[Dataset]
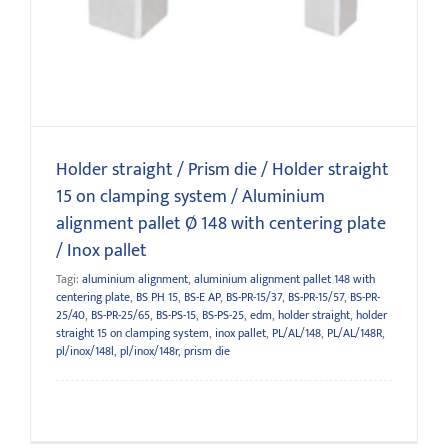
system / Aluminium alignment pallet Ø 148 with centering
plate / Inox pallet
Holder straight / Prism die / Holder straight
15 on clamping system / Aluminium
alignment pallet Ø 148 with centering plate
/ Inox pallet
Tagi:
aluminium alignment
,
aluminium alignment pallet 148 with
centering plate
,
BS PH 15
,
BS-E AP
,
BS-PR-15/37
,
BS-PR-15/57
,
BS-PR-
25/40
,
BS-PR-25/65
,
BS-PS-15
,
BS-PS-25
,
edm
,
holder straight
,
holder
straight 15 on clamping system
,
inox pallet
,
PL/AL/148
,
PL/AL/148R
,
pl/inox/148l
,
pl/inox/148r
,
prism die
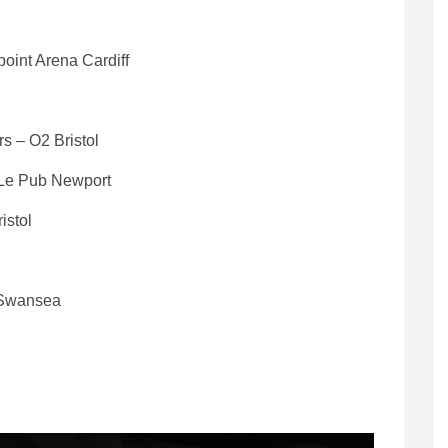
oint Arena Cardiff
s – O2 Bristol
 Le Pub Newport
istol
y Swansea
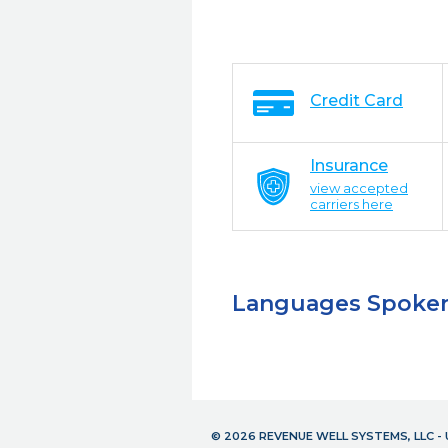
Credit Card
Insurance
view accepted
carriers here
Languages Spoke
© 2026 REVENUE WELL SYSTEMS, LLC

==

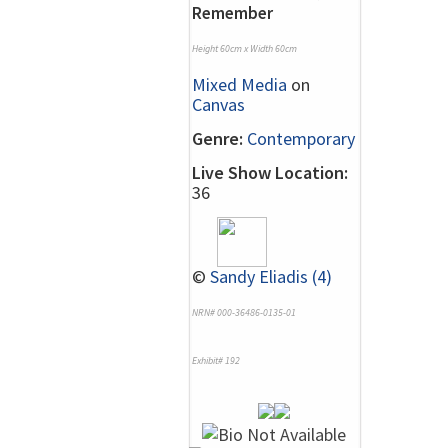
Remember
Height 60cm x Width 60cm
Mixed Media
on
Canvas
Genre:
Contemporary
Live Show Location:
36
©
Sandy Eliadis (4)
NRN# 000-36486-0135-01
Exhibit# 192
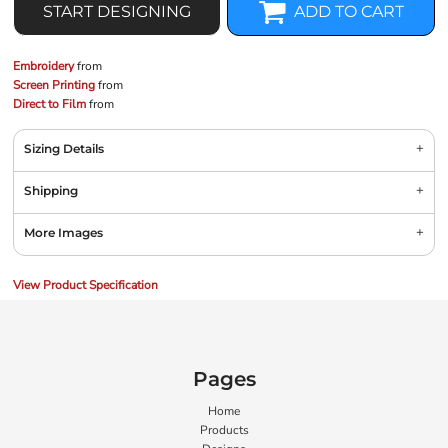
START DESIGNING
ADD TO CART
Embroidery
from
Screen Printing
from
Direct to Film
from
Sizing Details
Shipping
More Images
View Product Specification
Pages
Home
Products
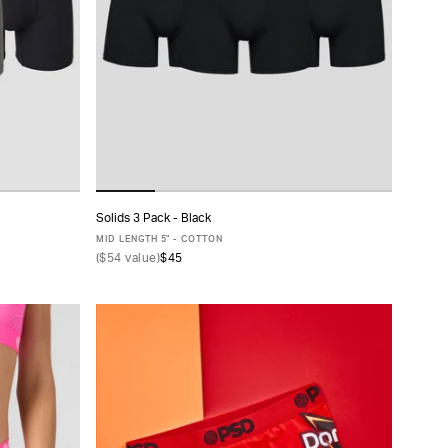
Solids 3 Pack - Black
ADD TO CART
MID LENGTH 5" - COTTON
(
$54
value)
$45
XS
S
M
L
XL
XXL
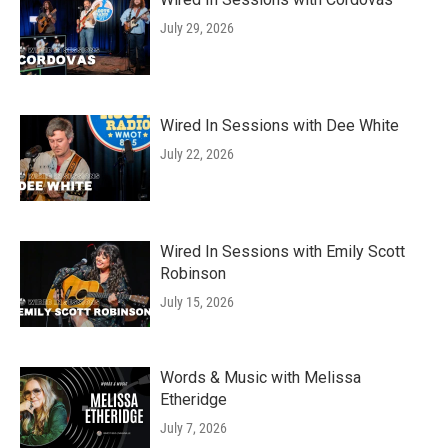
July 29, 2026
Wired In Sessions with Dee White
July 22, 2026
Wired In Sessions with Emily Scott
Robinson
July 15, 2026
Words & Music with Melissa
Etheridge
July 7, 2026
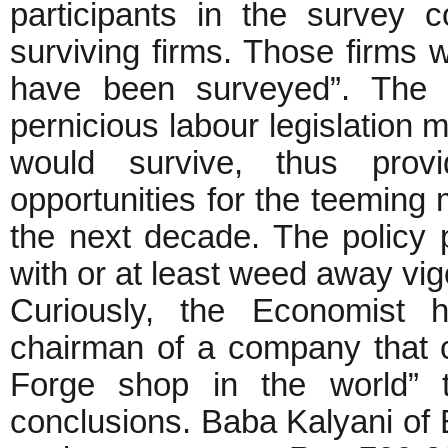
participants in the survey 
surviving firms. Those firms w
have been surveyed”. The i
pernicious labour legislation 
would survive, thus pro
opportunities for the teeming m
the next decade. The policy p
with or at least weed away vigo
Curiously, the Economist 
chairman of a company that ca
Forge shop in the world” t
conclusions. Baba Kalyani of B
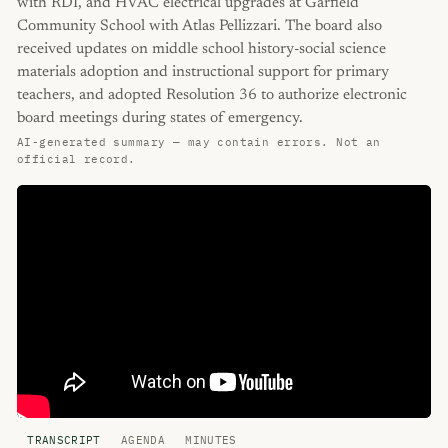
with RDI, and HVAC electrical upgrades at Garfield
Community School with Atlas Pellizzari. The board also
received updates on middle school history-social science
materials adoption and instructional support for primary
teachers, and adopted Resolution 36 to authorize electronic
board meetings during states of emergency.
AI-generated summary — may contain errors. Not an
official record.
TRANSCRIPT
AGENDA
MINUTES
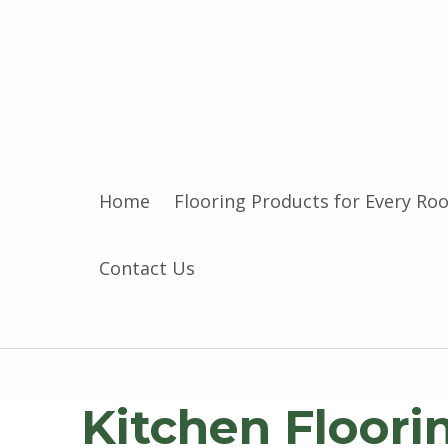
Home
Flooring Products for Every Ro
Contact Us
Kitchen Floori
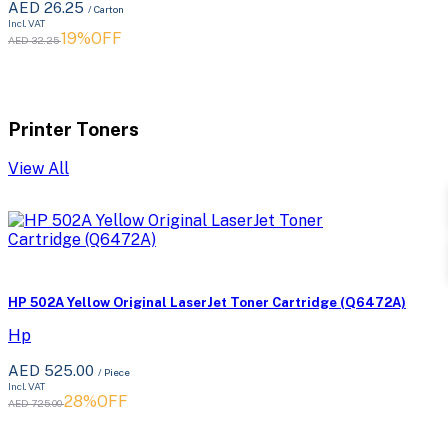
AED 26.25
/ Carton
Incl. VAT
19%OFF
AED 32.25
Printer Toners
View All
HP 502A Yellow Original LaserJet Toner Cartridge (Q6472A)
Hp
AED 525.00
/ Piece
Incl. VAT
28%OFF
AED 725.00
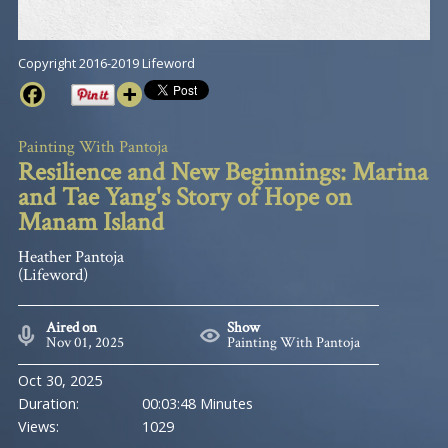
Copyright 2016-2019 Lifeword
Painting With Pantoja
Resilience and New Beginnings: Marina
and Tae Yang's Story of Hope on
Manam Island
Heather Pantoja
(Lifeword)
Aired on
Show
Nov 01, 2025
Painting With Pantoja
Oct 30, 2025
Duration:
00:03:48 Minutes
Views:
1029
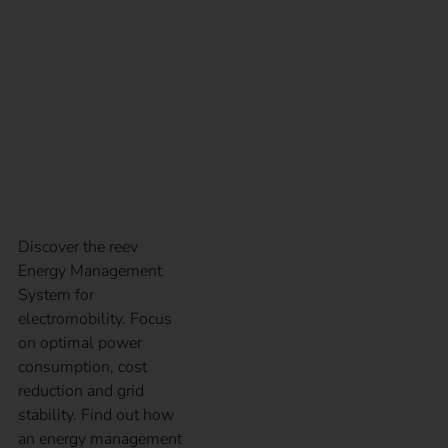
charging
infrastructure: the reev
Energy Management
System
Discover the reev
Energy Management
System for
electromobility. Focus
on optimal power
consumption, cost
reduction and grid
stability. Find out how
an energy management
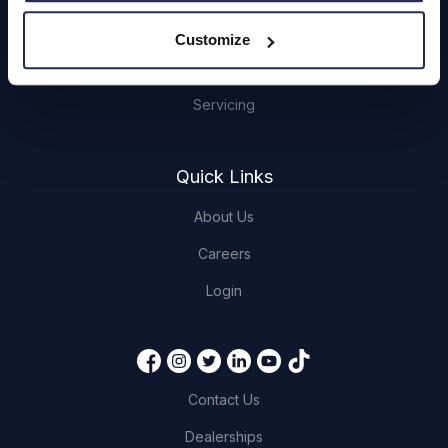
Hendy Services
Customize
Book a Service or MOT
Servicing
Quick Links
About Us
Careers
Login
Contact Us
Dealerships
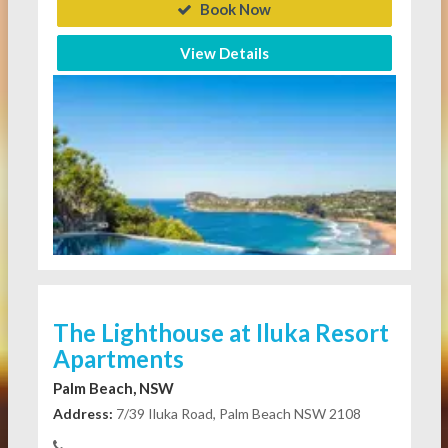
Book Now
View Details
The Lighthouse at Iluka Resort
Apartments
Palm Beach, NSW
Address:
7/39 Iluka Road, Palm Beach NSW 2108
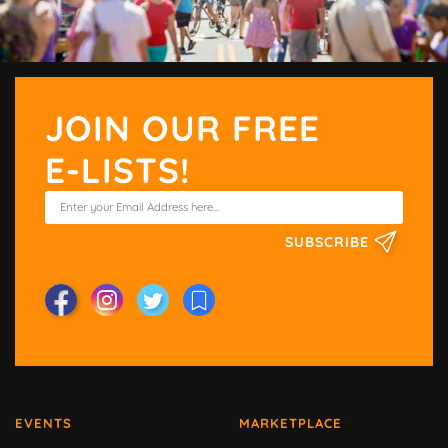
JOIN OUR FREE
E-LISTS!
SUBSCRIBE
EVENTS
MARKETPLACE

[Problem requirements]
Reproduce the lines from the line with "with RDI, and" to the line with "MARKETPLACE", swapping "Contact Us" for "Get in Touch" and leaving everything else unchanged. Omit the pictures.

[Result below]
with RDI, and HVAC electrical upgrades at Garfield
Community School with Atlas Pellizzari. The board also
received updates on middle school history-social science
materials adoption and instructional support for primary
teachers, and adopted Resolution 36 to authorize electronic
board meetings during states of emergency.
AI-generated summary — may contain errors. Not an
official record.
TRANSCRIPT
AGENDA
MINUTES
Home
Flooring Products for Every Ro
Get in Touch
Kitchen Floori
AED 26.25
/ Carton
Incl. VAT
19%OFF
AED 32.25
Printer Toners
View All
HP 502A Yellow Original LaserJet Toner Cartridge (Q6472A)
Hp
AED 525.00
/ Piece
Incl. VAT
28%OFF
AED 725.00
Copyright 2016-2019 Lifeword
Painting With Pantoja
Resilience and New Beginnings: Marina
and Tae Yang's Story of Hope on
Manam Island
Heather Pantoja
(Lifeword)
Aired on
Show
Nov 01, 2025
Painting With Pantoja
Oct 30, 2025
Duration:
00:03:48 Minutes
Views:
1029
charging
infrastructure: the reev
Energy Management
System
Discover the reev
Energy Management
System for
electromobility. Focus
on optimal power
consumption, cost
reduction and grid
stability. Find out how
an energy management
Hendy Services
Customize
Book a Service or MOT
Servicing
Quick Links
About Us
Careers
Login
Get in Touch
Dealerships
Book Now
View Details
The Lighthouse at Iluka Resort
Apartments
Palm Beach, NSW
Address:
7/39 Iluka Road, Palm Beach NSW 2108
JOIN OUR FREE
E-LISTS!
SUBSCRIBE
EVENTS
MARKETPLACE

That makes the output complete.